When Empire isn't occupied with putting black hats on Card's--er, excuse me--Rube's enemies and white hats on his friends, it's treating its readers as if they were fools. Take this passage, where the narrator demonstrates a command of the obvious so stunning it rivals Leslie Neilsen's response to the question: "A Hospital! What is it?"*:

They made their way back through the southwest gate, past the same MPs, past the emergency vehicles and military vehicles and the cordon of soldiers that were now completely surrounding the White House. Cole finally asked, "Even if you're arrested, you know they can't convict you of anything."

"I'm not afraid of being convicted," said Malich.

"What, then?"

"I'm afraid of Jack Ruby."

The guy who assassinated Lee Harvey Oswald before he could be tried. The guy who made sure that the tough questions about the Kennedy assassination could never be answered.


Gee, uh, thanks Orson. I'd never heard of Jack Ruby before...um...duh... What's next? "Malich saw a picture of Jack Nicholson. Yes, that Jack Nicholson, star of A Few Good Men, One Flew Over the Cuckoo's Nest and Five Easy Pieces."

I guess it shouldn't surprise me that Card would stick this line in here. To him, everyone's an idiot. Without him, people wouldn't know how to vote, to read history, or to tie shoes. And failure to heed his warnings and condemn his enemies brings terrible consequences...tsk, tsk...terrible:

"You look pissed off," said Malich.

"Yeah," said Cole. "The terrorists are crazy and scary, but what really pisses me off is knowing that this will make a whole bunch of European intellectuals very happy."

"They won't be so happy when they see where it leads. They've already forgotten Sarajevo and the killing fields of Flanders."

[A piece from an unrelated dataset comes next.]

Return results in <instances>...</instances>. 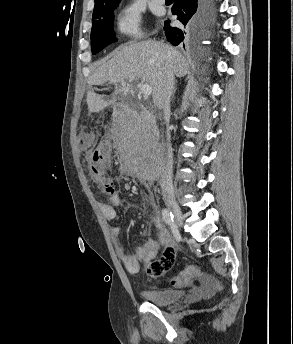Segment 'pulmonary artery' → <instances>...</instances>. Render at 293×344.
<instances>
[{"label":"pulmonary artery","mask_w":293,"mask_h":344,"mask_svg":"<svg viewBox=\"0 0 293 344\" xmlns=\"http://www.w3.org/2000/svg\"><path fill=\"white\" fill-rule=\"evenodd\" d=\"M154 3L163 4L165 0H152Z\"/></svg>","instance_id":"1"}]
</instances>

I wasn't so happy to see where it led either. This last quote was from Chapter Five, and the way I figured it, there was a whole lot more book to go after that. And no rube or intellectual, European or American, Muslim or Christian, Freemason or Elk, Mugwump or Whig, Republican or Democrat could claim happiness upon receipt of that news.

*Neilsen's answer: "It's a big building with patients, but that's not important right now."